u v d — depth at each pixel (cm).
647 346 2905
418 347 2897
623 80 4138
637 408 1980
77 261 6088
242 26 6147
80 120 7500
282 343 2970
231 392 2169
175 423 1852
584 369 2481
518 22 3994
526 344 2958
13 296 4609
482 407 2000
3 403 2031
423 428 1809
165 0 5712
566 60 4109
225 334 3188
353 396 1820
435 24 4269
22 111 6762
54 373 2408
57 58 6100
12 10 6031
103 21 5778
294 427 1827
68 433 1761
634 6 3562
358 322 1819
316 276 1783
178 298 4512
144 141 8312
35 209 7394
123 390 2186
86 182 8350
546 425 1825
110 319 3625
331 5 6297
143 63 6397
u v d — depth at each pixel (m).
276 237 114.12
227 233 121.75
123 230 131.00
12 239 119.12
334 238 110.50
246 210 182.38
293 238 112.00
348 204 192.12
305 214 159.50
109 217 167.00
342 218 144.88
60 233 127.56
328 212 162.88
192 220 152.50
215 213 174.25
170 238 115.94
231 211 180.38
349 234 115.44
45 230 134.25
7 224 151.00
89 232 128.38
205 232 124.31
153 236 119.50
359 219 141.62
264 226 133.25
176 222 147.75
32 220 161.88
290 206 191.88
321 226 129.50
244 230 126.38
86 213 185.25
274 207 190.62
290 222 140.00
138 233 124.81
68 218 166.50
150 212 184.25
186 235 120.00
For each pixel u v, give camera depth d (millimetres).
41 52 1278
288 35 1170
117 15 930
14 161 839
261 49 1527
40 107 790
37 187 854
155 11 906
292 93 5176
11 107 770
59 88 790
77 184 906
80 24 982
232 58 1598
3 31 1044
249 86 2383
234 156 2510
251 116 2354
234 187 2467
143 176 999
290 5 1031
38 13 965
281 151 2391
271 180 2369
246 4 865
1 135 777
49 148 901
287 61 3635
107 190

+++

Exercise brief =
Would you retype exactly the lines above, from the line with "328 212 162.88" to the line with "271 180 2369", with both end lines kept and nothing more?

Solved problem =
328 212 162.88
192 220 152.50
215 213 174.25
170 238 115.94
231 211 180.38
349 234 115.44
45 230 134.25
7 224 151.00
89 232 128.38
205 232 124.31
153 236 119.50
359 219 141.62
264 226 133.25
176 222 147.75
32 220 161.88
290 206 191.88
321 226 129.50
244 230 126.38
86 213 185.25
274 207 190.62
290 222 140.00
138 233 124.81
68 218 166.50
150 212 184.25
186 235 120.00
For each pixel u v, give camera depth d (millimetres).
41 52 1278
288 35 1170
117 15 930
14 161 839
261 49 1527
40 107 790
37 187 854
155 11 906
292 93 5176
11 107 770
59 88 790
77 184 906
80 24 982
232 58 1598
3 31 1044
249 86 2383
234 156 2510
251 116 2354
234 187 2467
143 176 999
290 5 1031
38 13 965
281 151 2391
271 180 2369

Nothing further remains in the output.